Alongside Ijeoma’s two investigations, a third external investigation over the coming months will focus on the concerns raised about our culture. To start with, we’re forming an internal advisory group of diverse colleagues to share experiences and suggestions with our Council. This will help us proceed in the best way possible, including appointing the right independent expert to lead us forward in this area. 

I’m so grateful that lots of people want to help us improve – we just need to make sure we do this in a way that leads to enduring, positive change. 

Making safe and fair decisions 

As a regulator, it’s our responsibility to make decisions that keep people safe, making clear there is no place for discrimination in health and care. We’re constantly working to improve. For example, we’re currently reviewing our guidance for decision makers in cases involving sexual misconduct, domestic abuse and safeguarding issues. We’ve already discussed the developing approach with some of our key stakeholders and we’ll be meeting with others in the coming weeks. 

The updated guidance will be ready in February, supported by training for our FtP colleagues and independent panel members. In the meantime, we’re already clear that this kind of conduct is unacceptable, and our hearings outcomes show any proven allegations of this nature will be treated extremely seriously. 
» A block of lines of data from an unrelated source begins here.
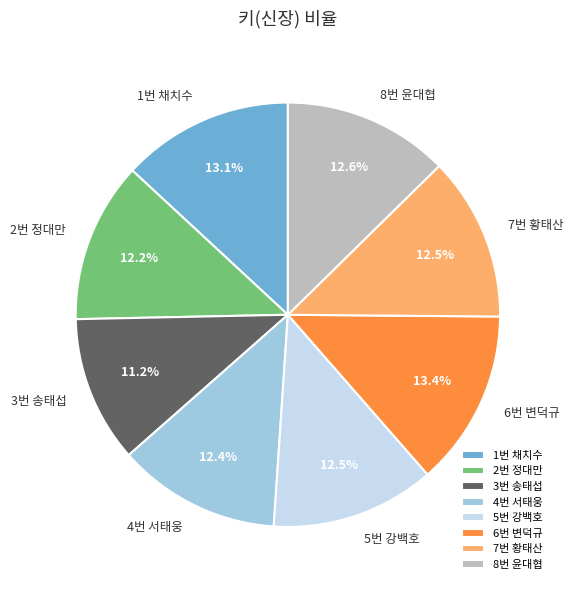

What percentage is NOT represented by 3번 송태섭?

88.8%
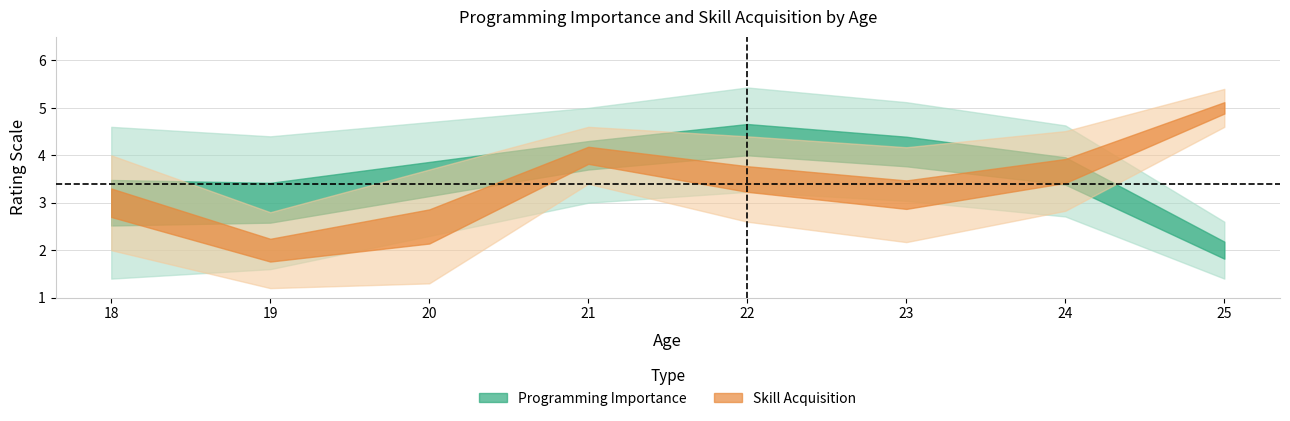

Does the chart have visible grid lines?

Yes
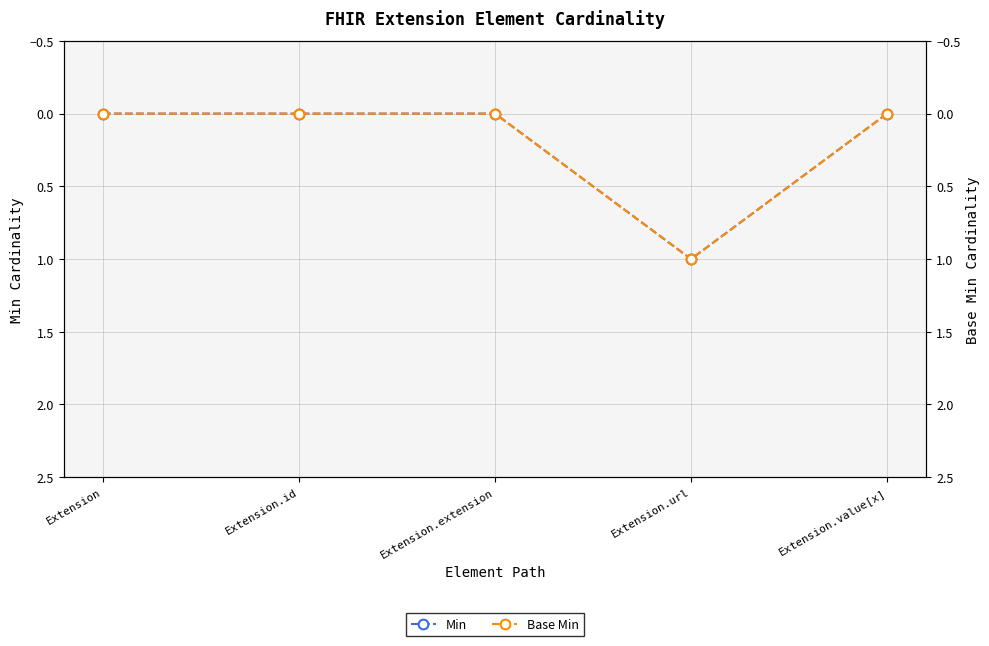

How many positive values does the Min series have?

1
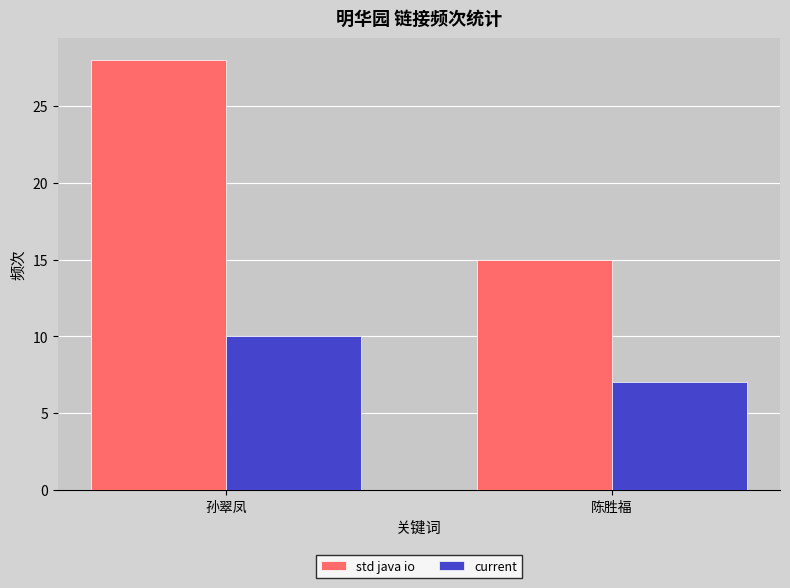

At how many categories does at least one series exceed 16?

1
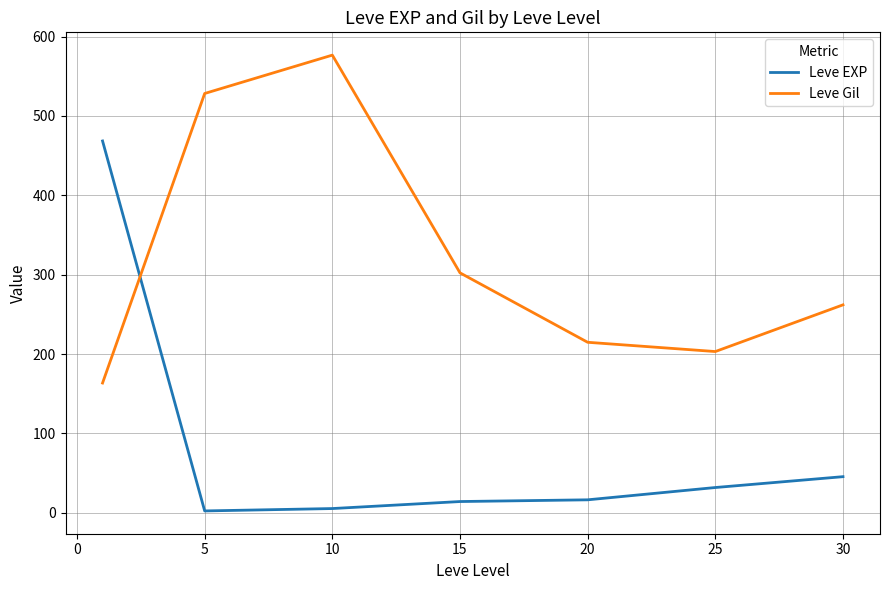

True or false: Leve Gil and Leve EXP intersect in this chart.

True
Building an inclusive culture 

As an employer, we’re responsible for a brilliant and diverse workforce who are motivated by our purpose. I’m so sorry to anyone who has personally suffered or observed racism or sexism, bullying or harassment at the NMC.  That’s not everyone’s experience as many colleagues have told me, but we must have a zero-tolerance approach for everyone’s benefit. 

I’m proud to be part of such a diverse organisation – two in five of our colleagues are from a Black and Minority Ethnic background, and seven in 10 are women. We must continue working to create the right environment for each colleague to progress in their career. That means being a transparent and learning organisation, where colleagues can confidently raise issues, knowing we’ll act to improve.  

To that end, we have a range of ways for colleagues to speak up and seek support, including our annual staff survey. Where helpful, we also carry out reviews such as the internal ‘neutral assessment’ report we commissioned in April 2022 to better understand concerns raised within one of our FtP teams.  

However, I know some colleagues still do not feel safe to speak up about their concerns. The experiences of some of my colleagues from Black and Minority Ethnic backgrounds have not been good enough, and I know people feel let down by slow progress. Supported by our internal advisory group, we must do more to make our working environment and experiences for colleagues the best they can be. 

My personal commitment 

As Chief Executive and Registrar, I’m here to make a difference for people whose health and wellbeing rely on safe, kind and effective nursing and midwifery care. I want to support our professionals to provide that care, and to lead an inclusive, fair and values-driven employer.  

There’s much more to do to instil full trust and confidence in us as we work toward this aim. We need to ask ourselves the hard questions, acting quickly and transparently where we need to improve. We’re in contact with the Charity Commission which has opened a regulatory compliance case into these concerns, and we’ll fully engage with them on this.  

I promise we’ll listen, learn and most importantly act, responding to the concerns with care, rigour and a commitment to keeping people safe.